Collected data:
..........

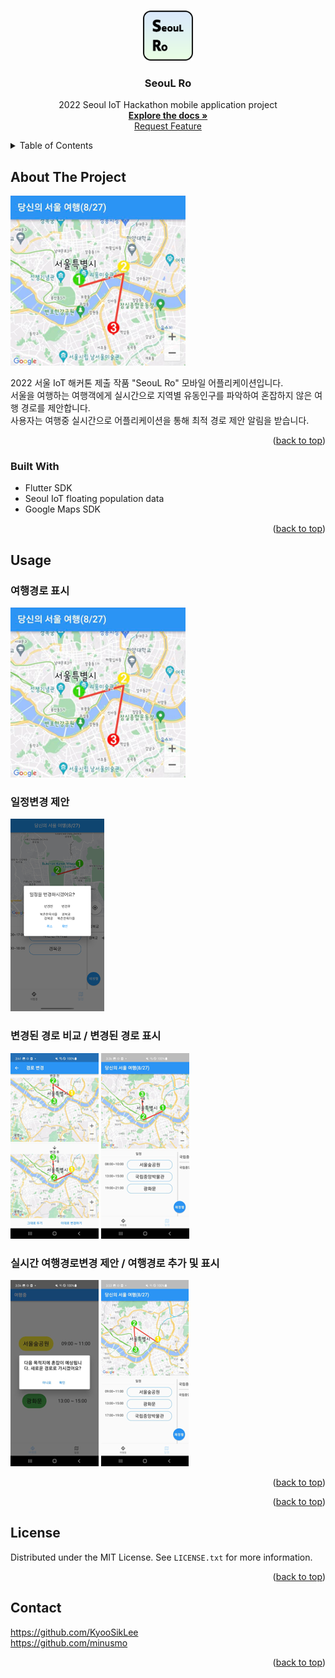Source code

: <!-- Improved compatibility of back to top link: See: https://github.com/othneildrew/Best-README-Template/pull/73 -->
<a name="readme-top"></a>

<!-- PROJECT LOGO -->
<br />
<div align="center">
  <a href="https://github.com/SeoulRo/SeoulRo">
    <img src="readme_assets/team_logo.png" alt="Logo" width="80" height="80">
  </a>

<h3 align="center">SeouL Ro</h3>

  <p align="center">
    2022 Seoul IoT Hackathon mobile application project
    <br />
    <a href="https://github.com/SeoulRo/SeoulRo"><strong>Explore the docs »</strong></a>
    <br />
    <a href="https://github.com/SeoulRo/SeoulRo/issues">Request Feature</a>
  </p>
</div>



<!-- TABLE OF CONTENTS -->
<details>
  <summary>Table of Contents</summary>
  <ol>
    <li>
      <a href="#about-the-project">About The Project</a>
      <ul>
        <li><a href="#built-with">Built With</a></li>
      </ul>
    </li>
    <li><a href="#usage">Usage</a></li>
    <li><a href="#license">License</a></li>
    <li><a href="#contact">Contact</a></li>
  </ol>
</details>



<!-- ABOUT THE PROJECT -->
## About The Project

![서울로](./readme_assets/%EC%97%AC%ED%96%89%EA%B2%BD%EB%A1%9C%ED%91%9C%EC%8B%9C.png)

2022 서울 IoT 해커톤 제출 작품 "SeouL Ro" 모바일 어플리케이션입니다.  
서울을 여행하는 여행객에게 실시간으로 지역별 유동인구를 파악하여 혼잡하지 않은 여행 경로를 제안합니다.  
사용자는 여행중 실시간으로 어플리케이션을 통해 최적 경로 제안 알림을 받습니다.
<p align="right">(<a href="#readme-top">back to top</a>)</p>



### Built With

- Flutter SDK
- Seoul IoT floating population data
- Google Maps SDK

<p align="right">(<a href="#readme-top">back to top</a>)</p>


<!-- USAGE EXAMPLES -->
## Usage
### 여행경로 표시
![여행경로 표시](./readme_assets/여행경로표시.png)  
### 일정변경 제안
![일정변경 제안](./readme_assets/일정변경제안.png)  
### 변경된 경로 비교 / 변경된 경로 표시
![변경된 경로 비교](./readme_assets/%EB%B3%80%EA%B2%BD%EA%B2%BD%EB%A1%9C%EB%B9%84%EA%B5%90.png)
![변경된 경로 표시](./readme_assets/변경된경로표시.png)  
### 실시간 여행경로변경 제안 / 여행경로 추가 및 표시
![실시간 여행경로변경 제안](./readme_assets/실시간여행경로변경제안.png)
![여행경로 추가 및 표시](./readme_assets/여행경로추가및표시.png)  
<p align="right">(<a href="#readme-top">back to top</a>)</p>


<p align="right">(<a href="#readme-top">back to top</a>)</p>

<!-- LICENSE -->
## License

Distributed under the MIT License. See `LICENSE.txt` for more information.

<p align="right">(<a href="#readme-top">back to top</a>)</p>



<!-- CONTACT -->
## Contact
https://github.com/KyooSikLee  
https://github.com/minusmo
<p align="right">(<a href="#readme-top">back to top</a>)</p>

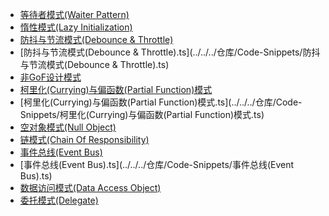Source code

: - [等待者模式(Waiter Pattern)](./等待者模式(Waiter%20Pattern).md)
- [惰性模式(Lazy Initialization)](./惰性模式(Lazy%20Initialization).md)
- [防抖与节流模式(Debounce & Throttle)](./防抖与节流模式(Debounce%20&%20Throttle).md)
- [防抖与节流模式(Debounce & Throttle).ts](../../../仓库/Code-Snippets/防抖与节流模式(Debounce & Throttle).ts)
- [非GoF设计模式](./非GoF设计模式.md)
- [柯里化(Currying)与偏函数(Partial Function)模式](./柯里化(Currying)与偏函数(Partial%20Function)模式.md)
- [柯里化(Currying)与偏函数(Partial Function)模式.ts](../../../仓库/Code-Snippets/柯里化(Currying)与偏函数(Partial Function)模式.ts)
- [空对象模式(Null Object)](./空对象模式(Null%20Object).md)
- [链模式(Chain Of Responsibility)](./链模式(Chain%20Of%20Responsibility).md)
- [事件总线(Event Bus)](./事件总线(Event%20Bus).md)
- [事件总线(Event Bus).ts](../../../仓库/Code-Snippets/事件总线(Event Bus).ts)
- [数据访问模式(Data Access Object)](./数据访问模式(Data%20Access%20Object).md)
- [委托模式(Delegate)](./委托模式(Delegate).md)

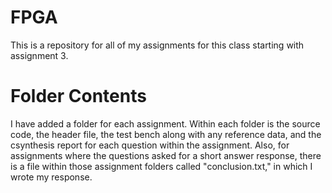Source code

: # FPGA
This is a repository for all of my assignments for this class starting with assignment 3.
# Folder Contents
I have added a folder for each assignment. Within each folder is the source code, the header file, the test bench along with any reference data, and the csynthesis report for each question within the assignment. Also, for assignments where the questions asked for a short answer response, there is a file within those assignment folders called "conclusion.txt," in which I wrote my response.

..........

> WHAT YOU NEED TO DO
Find each line above that contains the string "실시간으로", and copy every one of those lines in full.

> COMPLETED EXERCISE
서울을 여행하는 여행객에게 실시간으로 지역별 유동인구를 파악하여 혼잡하지 않은 여행 경로를 제안합니다.  
사용자는 여행중 실시간으로 어플리케이션을 통해 최적 경로 제안 알림을 받습니다.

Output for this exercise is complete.